=== PROBLEM REQUIREMENTS ===
Check each line below for the word "ankle", and copy those that have it.

[Opening EXTRACTED MATERIAL section]

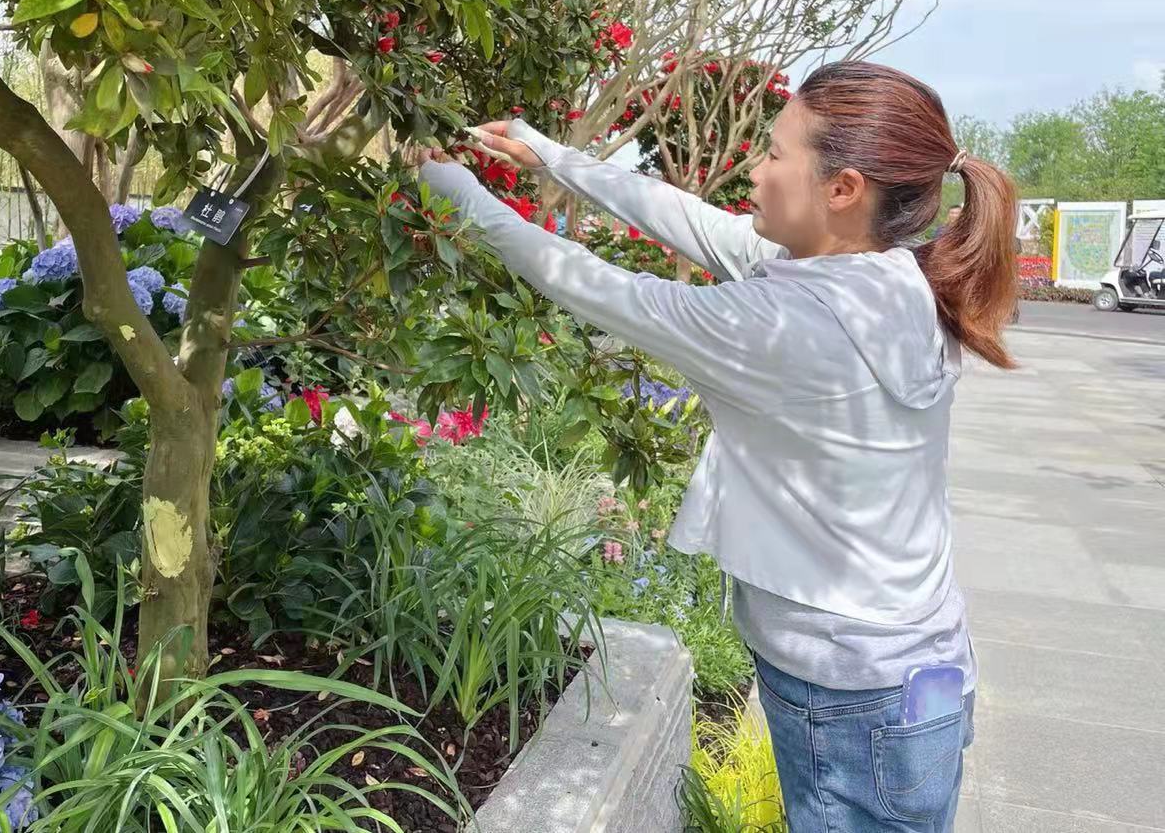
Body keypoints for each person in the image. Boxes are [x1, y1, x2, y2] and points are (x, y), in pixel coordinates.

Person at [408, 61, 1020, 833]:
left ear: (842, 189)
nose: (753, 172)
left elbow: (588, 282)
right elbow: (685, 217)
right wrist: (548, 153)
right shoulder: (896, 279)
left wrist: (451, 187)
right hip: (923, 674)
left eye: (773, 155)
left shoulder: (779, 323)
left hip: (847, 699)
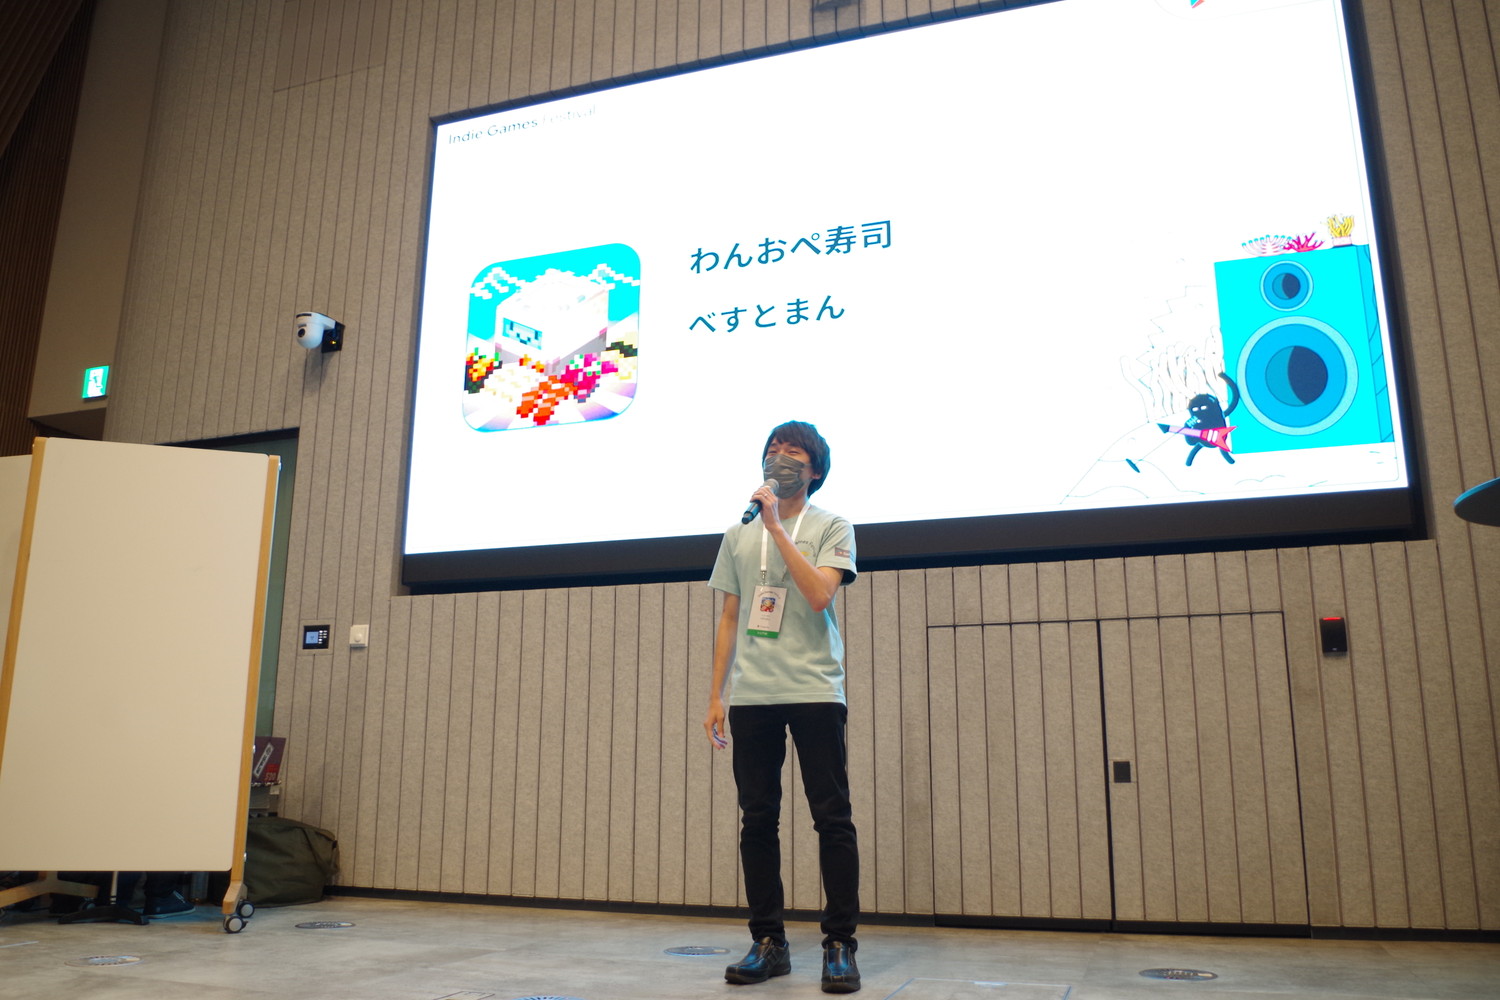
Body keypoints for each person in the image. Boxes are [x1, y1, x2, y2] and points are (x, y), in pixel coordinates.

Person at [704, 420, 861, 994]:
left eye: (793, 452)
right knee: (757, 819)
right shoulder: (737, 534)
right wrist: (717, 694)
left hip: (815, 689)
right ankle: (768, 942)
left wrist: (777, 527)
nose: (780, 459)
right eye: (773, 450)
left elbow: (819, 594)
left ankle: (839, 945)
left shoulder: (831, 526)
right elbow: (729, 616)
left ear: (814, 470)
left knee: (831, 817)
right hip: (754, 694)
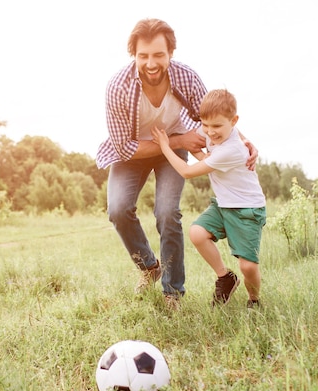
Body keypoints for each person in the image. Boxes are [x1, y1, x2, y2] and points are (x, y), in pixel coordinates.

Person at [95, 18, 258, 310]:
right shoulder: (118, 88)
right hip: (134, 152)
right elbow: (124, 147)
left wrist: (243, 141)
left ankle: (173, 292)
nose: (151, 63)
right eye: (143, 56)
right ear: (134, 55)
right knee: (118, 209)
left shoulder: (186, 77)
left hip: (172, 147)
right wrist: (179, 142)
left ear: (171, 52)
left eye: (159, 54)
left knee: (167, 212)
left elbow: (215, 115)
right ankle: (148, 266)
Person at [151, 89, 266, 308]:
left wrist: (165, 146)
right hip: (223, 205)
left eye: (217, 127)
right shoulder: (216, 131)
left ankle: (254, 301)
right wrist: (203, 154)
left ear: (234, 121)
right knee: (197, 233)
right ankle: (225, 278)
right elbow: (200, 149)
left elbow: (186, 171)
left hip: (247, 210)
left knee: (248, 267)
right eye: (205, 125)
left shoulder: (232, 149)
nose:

[Closing EXTRACTED MATERIAL section]

=== WORKED SOLUTION ===
right ankle: (768, 942)
left ankle: (839, 945)
left ankle: (173, 292)
right ankle: (148, 266)
left ankle: (254, 301)
right ankle: (225, 278)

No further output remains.